The Swapping Party

True story: when I was six I swapped my house for a cabbage patch doll. It seemed like a good deal at the time. That cabbage patch doll was amazing and we’d lived in the house for years so it was pretty old news. 

Tragically, it didn’t go down well with my parents who felt more attached to bricks and cement and proved unable to let go of their material possessions in order to make space for something much more magical in their lives – mine. The cabbage patch doll went back to school. But I never forgot… I bided my time, quietly, but I did NOT forget…

Now that I’ve got my own house, I can do what the hell I like with it. So last week, I swapped it. I swapped my house for a scene of total and utter anarchy.

And it turned out, of course, that I was right all along. I was a child genius, misunderstood by my generation and even my own parents. Swapping is BRILLIANT, especially when pared with cake and biscuits and tea and a bit of a party vibe.

Here’s how it happened: I posted a message on an online ‘swap and sell’ site run on Facebook by some amazing women in my neighbourhood, offering to host a swapping party at my place. The rules were simple: kid’s stuff only, and no money could change hands – you’d swap toys and clothes you didn’t want anymore for things brought by other people that you did. Then I baked some cakes, got out all our mugs and tea cups and waited for an unknown quantity of strangers to start knocking on the door.

Was I worried about inviting strangers into my house? A little, I suppose, but not much. I’d already met quite a few local families through using the Facebook page for individual swaps.

I’d bagged  two pairs of 2-3yr old trousers in return for a home-made jar of marmalade last month, a bundle of books and toys in return for home-made chutney, swapped a box of not-really-our-kind-of-chocolate left at the house by a supper guest for a toddler craft table belonging to a little girl who’d outgrown it and loads more.

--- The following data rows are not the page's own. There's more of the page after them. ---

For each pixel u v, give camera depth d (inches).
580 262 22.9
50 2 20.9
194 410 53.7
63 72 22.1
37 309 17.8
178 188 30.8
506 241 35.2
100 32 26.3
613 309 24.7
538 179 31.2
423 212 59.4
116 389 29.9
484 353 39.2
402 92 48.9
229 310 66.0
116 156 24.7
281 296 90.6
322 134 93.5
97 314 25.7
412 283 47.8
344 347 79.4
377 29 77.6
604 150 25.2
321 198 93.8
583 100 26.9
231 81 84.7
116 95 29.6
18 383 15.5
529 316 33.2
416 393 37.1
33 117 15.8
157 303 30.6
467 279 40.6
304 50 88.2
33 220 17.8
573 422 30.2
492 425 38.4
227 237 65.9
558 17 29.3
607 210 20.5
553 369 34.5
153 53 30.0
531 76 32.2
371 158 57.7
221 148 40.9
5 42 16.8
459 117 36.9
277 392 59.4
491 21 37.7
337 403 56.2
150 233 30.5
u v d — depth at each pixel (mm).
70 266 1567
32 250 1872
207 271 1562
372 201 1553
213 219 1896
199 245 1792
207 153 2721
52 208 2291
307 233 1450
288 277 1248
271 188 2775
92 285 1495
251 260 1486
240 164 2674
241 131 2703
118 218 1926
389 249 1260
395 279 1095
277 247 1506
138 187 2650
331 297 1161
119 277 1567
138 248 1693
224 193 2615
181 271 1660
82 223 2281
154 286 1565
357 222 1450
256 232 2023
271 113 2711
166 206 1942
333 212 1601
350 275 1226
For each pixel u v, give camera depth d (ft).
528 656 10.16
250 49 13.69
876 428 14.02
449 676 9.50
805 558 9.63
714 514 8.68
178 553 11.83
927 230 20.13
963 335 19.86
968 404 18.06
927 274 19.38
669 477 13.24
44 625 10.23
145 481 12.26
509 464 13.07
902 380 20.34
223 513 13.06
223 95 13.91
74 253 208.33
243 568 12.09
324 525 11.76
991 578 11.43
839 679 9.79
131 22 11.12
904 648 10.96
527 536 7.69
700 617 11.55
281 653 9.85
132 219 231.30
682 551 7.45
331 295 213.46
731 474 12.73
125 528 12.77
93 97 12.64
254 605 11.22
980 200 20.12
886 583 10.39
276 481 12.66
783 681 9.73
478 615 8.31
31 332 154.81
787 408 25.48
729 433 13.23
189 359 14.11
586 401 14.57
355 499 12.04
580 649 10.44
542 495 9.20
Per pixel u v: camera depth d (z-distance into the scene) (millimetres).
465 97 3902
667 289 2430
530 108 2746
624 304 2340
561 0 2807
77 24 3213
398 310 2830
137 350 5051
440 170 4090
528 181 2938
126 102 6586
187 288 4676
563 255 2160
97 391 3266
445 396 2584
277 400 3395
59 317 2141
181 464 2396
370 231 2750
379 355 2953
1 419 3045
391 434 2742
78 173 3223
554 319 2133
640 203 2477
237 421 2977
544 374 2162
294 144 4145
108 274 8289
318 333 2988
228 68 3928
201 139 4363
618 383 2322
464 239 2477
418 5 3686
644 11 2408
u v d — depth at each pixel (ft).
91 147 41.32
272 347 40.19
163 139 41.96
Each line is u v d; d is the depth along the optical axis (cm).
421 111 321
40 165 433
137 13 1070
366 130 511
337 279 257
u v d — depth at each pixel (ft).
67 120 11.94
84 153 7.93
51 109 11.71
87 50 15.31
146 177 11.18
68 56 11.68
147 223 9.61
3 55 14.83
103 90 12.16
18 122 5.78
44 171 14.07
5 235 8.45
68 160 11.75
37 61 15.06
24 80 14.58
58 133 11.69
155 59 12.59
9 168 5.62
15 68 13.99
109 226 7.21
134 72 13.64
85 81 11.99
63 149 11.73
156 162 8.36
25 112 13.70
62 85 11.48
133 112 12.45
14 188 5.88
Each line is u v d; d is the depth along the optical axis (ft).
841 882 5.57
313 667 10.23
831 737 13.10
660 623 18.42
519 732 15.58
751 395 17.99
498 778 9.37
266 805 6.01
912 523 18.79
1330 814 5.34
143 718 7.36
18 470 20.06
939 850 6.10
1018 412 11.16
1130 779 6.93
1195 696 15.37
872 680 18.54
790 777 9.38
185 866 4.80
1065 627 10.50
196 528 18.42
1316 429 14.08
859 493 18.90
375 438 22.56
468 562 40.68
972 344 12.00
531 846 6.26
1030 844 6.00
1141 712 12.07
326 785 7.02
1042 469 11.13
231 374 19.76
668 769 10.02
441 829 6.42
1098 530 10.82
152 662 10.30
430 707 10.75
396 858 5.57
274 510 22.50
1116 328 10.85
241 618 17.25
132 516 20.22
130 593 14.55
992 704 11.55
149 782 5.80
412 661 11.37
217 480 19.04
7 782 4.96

Each swap meant a (very) short journey to collect things which, in turn, meant making friends (both for me and for Johnny) with families who live on our doorstep but who we’d never spoken to before. Finding new homes for unwanted things, making a tiny stand against the rising mass of landfill, making new friends… It’s been great, the best part of this experience so far.

My local street map, which last month looked to me like a slightly grim and anonymous urban jungle, is now punctuated, in my mind, by warm homes and friendly faces – an actual neighbourhood in that old fashioned, nostalgic sense.

So I was looking forward, if a little nervously, to meeting more people. And it was totally worth it. By 3pm the house was full. I’d only met one of the women before but it scarcely seemed to matter. Cake was eaten, babies were breastfed, kids played, women chatted and laughed, things were swapped in a very loose circle: someone would give up a newborn snow-suit to another woman, then find a pull-along dog that their kid would now love from a different woman who’d like a pop-up-book from some-one-else…

The slightly soppily named Centre for a New American Dream has guides for organising community swapping parties here. As they write, ‘It’s one of the first things we’re taught as kids: how to share. But this practice usually fades as we become adults.

Our houses become filled with our own “stuff.” Garages, attics, basements, and closets transform into cluttered warehouses. When we need something, whether it’s a chainsaw or a roasting rack, our first thought is to go out and buy it. But why get it new when our neighbor down the street has one we can borrow?’

If we’d followed their rules things would definitely have been less anarchic and more ordered but, you know, that’s just not the way we traditionally do things in this house. And there was something lovely about the open spirit that developed as people relaxed and shared so generously with virtual strangers.

A lot of tea was drunk, quite a few swaps were done, stuff was given away but mostly, friends were made between parents and children. Next time I go to the playground, we’ll know more of the faces in it. And of those faces we do recognise, more will be real friends. And despite the litter on the scruffy streets round here and the paint peeling from so many houses, that’s the kind of neighbourhood I want Johnny to grow up in.